(Stored data entries)
○ ○ ○ ○

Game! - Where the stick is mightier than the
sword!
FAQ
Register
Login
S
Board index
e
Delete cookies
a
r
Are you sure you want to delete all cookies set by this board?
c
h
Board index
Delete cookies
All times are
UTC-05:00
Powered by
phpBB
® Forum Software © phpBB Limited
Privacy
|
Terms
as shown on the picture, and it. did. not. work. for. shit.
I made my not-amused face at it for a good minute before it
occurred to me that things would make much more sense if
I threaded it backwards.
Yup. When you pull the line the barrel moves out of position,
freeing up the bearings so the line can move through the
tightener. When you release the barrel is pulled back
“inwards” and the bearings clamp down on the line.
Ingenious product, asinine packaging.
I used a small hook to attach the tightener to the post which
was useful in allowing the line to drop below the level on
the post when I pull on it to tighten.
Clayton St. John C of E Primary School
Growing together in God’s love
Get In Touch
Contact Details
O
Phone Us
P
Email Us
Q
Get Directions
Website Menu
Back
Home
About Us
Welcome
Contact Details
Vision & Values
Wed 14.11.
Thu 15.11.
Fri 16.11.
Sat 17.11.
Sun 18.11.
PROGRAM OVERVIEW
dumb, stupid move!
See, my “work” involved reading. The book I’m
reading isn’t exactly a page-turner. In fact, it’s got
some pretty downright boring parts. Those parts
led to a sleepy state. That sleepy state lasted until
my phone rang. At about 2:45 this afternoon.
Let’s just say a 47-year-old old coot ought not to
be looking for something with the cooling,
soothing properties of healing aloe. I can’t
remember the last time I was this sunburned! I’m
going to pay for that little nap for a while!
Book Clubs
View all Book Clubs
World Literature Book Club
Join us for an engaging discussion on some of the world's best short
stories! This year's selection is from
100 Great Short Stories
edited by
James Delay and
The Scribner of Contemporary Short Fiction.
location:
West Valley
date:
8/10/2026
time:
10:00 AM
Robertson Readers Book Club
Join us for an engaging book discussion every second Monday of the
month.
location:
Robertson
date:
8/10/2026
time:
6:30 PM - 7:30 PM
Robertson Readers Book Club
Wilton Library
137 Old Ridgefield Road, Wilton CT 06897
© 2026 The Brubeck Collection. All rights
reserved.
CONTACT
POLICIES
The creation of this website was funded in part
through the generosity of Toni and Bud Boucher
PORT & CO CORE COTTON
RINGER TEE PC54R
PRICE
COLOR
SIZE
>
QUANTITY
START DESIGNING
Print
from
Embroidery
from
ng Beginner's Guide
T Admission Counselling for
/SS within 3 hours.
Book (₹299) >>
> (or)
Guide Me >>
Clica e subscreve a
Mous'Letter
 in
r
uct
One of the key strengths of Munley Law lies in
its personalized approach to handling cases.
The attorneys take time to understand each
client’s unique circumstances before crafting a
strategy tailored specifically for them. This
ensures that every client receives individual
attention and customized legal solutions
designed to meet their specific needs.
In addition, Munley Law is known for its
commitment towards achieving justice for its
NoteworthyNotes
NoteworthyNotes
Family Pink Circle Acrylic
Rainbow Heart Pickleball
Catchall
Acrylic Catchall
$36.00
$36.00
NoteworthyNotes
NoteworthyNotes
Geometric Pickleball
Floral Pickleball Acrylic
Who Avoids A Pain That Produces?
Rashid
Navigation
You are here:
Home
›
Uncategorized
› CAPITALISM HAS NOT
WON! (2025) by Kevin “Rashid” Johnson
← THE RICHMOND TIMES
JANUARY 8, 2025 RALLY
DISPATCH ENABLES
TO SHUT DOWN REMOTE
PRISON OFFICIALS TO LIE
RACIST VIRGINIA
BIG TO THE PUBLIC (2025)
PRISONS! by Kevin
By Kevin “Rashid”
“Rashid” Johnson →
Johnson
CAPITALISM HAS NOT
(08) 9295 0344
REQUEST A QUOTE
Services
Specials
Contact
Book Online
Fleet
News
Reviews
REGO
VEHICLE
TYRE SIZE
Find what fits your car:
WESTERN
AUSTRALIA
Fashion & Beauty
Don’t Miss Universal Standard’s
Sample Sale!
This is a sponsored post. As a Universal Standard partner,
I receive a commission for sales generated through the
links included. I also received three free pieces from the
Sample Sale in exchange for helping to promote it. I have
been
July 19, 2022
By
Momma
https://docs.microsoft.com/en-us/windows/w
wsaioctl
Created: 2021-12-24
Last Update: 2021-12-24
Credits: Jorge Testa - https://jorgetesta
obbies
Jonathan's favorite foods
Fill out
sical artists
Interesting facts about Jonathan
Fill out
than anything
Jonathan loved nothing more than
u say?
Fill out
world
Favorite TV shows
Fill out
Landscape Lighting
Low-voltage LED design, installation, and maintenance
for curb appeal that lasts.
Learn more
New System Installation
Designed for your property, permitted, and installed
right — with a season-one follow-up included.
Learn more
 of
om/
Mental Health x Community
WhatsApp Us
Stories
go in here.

○ ○ ○ ○

What is expected:
Transcribe the data word for word.

Task output:
Game! - Where the stick is mightier than the
sword!
FAQ
Register
Login
S
Board index
e
Delete cookies
a
r
Are you sure you want to delete all cookies set by this board?
c
h
Board index
Delete cookies
All times are
UTC-05:00
Powered by
phpBB
® Forum Software © phpBB Limited
Privacy
|
Terms
as shown on the picture, and it. did. not. work. for. shit.
I made my not-amused face at it for a good minute before it
occurred to me that things would make much more sense if
I threaded it backwards.
Yup. When you pull the line the barrel moves out of position,
freeing up the bearings so the line can move through the
tightener. When you release the barrel is pulled back
“inwards” and the bearings clamp down on the line.
Ingenious product, asinine packaging.
I used a small hook to attach the tightener to the post which
was useful in allowing the line to drop below the level on
the post when I pull on it to tighten.
Clayton St. John C of E Primary School
Growing together in God’s love
Get In Touch
Contact Details
O
Phone Us
P
Email Us
Q
Get Directions
Website Menu
Back
Home
About Us
Welcome
Contact Details
Vision & Values
Wed 14.11.
Thu 15.11.
Fri 16.11.
Sat 17.11.
Sun 18.11.
PROGRAM OVERVIEW
dumb, stupid move!
See, my “work” involved reading. The book I’m
reading isn’t exactly a page-turner. In fact, it’s got
some pretty downright boring parts. Those parts
led to a sleepy state. That sleepy state lasted until
my phone rang. At about 2:45 this afternoon.
Let’s just say a 47-year-old old coot ought not to
be looking for something with the cooling,
soothing properties of healing aloe. I can’t
remember the last time I was this sunburned! I’m
going to pay for that little nap for a while!
Book Clubs
View all Book Clubs
World Literature Book Club
Join us for an engaging discussion on some of the world's best short
stories! This year's selection is from
100 Great Short Stories
edited by
James Delay and
The Scribner of Contemporary Short Fiction.
location:
West Valley
date:
8/10/2026
time:
10:00 AM
Robertson Readers Book Club
Join us for an engaging book discussion every second Monday of the
month.
location:
Robertson
date:
8/10/2026
time:
6:30 PM - 7:30 PM
Robertson Readers Book Club
Wilton Library
137 Old Ridgefield Road, Wilton CT 06897
© 2026 The Brubeck Collection. All rights
reserved.
CONTACT
POLICIES
The creation of this website was funded in part
through the generosity of Toni and Bud Boucher
PORT & CO CORE COTTON
RINGER TEE PC54R
PRICE
COLOR
SIZE
>
QUANTITY
START DESIGNING
Print
from
Embroidery
from
ng Beginner's Guide
T Admission Counselling for
/SS within 3 hours.
Book (₹299) >>
> (or)
Guide Me >>
Clica e subscreve a
Mous'Letter
 in
r
uct
One of the key strengths of Munley Law lies in
its personalized approach to handling cases.
The attorneys take time to understand each
client’s unique circumstances before crafting a
strategy tailored specifically for them. This
ensures that every client receives individual
attention and customized legal solutions
designed to meet their specific needs.
In addition, Munley Law is known for its
commitment towards achieving justice for its
NoteworthyNotes
NoteworthyNotes
Family Pink Circle Acrylic
Rainbow Heart Pickleball
Catchall
Acrylic Catchall
$36.00
$36.00
NoteworthyNotes
NoteworthyNotes
Geometric Pickleball
Floral Pickleball Acrylic
Who Avoids A Pain That Produces?
Rashid
Navigation
You are here:
Home
›
Uncategorized
› CAPITALISM HAS NOT
WON! (2025) by Kevin “Rashid” Johnson
← THE RICHMOND TIMES
JANUARY 8, 2025 RALLY
DISPATCH ENABLES
TO SHUT DOWN REMOTE
PRISON OFFICIALS TO LIE
RACIST VIRGINIA
BIG TO THE PUBLIC (2025)
PRISONS! by Kevin
By Kevin “Rashid”
“Rashid” Johnson →
Johnson
CAPITALISM HAS NOT
(08) 9295 0344
REQUEST A QUOTE
Services
Specials
Contact
Book Online
Fleet
News
Reviews
REGO
VEHICLE
TYRE SIZE
Find what fits your car:
WESTERN
AUSTRALIA
Fashion & Beauty
Don’t Miss Universal Standard’s
Sample Sale!
This is a sponsored post. As a Universal Standard partner,
I receive a commission for sales generated through the
links included. I also received three free pieces from the
Sample Sale in exchange for helping to promote it. I have
been
July 19, 2022
By
Momma
https://docs.microsoft.com/en-us/windows/w
wsaioctl
Created: 2021-12-24
Last Update: 2021-12-24
Credits: Jorge Testa - https://jorgetesta
obbies
Jonathan's favorite foods
Fill out
sical artists
Interesting facts about Jonathan
Fill out
than anything
Jonathan loved nothing more than
u say?
Fill out
world
Favorite TV shows
Fill out
Landscape Lighting
Low-voltage LED design, installation, and maintenance
for curb appeal that lasts.
Learn more
New System Installation
Designed for your property, permitted, and installed
right — with a season-one follow-up included.
Learn more
 of
om/
Mental Health x Community
WhatsApp Us
Stories
go in here.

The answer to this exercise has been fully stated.